Akenón se preguntó a qué se refería Pitágoras: ¿renunciar a las mujeres? —Ariadna apareció un instante en su cabeza y la borró rápidamente—; ¿renunciar a comer y beber sin rígidas limitaciones?, ¿renunciar a su libertad? Bien, ciertamente no estaba dispuesto a dejar de disfrutar de la vida a cambio de algo en lo que no creía… Sacudió la cabeza, sorprendido al darse cuenta de que sus pensamientos se habían vuelto defensivos. Debía de haber reaccionado al hecho de que estaba siendo atraído por el discurso de Pitágoras como un marinero hacia el canto de las sirenas. Convertirse en un ser superior con poderosas facultades era un sueño muy atractivo, sobre todo si te mostraban el camino teórico para conseguirlo.

Levantó la mirada, sintiéndose como si acabara de despertar de un sueño o de un hechizo cuya niebla todavía lo rodeaba.

—Lo siento, pero creo que necesito retirarme.

En ese momento Aristómaco adelantó su pequeño cuerpo con un ademán nervioso.

—Me gustaría hacer un único comentario. El inventor de la tetraktys —señaló a Pitágoras con una respetuosa inclinación de cabeza— puede llegar a ser demasiado bondadoso en su juicio sobre algunos de sus enemigos. Por ello, me veo en la obligación de manifestar…

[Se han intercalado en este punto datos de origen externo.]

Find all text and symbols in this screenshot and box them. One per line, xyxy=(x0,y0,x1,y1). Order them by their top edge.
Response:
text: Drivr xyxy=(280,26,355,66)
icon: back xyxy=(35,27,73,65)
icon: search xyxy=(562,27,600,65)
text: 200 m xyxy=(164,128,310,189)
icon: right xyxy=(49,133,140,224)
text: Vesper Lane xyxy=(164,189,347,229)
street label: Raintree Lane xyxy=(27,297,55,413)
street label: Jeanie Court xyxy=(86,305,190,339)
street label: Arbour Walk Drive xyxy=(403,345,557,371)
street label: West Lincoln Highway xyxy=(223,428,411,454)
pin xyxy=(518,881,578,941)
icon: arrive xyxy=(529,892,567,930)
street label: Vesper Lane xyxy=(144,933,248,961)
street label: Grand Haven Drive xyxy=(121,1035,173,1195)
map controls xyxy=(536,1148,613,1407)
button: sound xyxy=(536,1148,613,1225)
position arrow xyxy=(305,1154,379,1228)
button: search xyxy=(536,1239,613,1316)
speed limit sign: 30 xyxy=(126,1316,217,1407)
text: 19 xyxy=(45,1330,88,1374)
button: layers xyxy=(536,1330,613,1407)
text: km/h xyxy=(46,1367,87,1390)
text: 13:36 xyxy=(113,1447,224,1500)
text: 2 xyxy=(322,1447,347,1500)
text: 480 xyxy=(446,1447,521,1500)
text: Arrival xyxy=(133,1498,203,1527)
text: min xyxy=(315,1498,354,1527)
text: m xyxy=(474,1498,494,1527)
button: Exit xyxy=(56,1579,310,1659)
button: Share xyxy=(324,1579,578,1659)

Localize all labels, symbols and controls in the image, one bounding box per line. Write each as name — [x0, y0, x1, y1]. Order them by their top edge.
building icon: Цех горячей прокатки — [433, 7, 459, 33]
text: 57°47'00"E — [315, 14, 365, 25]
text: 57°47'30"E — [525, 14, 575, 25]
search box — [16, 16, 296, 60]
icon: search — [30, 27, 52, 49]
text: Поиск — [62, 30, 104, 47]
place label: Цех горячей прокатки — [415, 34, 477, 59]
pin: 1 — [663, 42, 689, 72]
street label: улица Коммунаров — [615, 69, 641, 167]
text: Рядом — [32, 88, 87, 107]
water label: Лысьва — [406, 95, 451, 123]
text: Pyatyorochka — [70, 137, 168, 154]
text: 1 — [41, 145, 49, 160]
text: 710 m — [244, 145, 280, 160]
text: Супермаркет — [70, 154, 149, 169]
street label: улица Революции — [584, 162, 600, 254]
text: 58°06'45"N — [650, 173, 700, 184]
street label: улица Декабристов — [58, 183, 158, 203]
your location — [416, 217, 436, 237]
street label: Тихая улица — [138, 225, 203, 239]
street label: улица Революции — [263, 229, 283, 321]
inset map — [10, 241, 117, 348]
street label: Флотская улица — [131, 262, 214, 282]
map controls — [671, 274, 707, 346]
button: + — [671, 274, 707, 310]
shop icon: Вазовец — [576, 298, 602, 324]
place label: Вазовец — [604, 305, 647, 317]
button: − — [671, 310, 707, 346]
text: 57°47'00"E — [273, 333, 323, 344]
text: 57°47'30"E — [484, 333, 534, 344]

—¡No sigas! —lo reconvino Pitágoras.

Aristómaco se calló de inmediato. Bajó la vista con el semblante crispado y los puños apretados. De repente su rostro compuso una intensa expresión de dolor y continuó hablando.

—Tiene que saberlo —se giró apresuradamente hacia Akenón—. Cilón juró vengarse de Pitágoras cuando le negó el acceso a la comunidad. Todos pensamos que la investigación debe centrarse sobre él, por muy poderoso que sea. —Agachó la cabeza y su voz se convirtió en un gemido—. Lo siento, maestro.

Se hizo un silencio tenso. El resto de discípulos mantenía la mirada en la mesa, sin reaccionar a las palabras de su compañero. Akenón los examinó con rapidez y descubrió que Daaruk asentía muy levemente. No lo estaba mirando, pero Akenón percibió que su atención estaba puesta en él. Escudriñó su rostro sin detectar más indicios y arrugó el entrecejo.

«¿Daaruk quiere que sospeche de Cilón, o del propio Aristómaco?».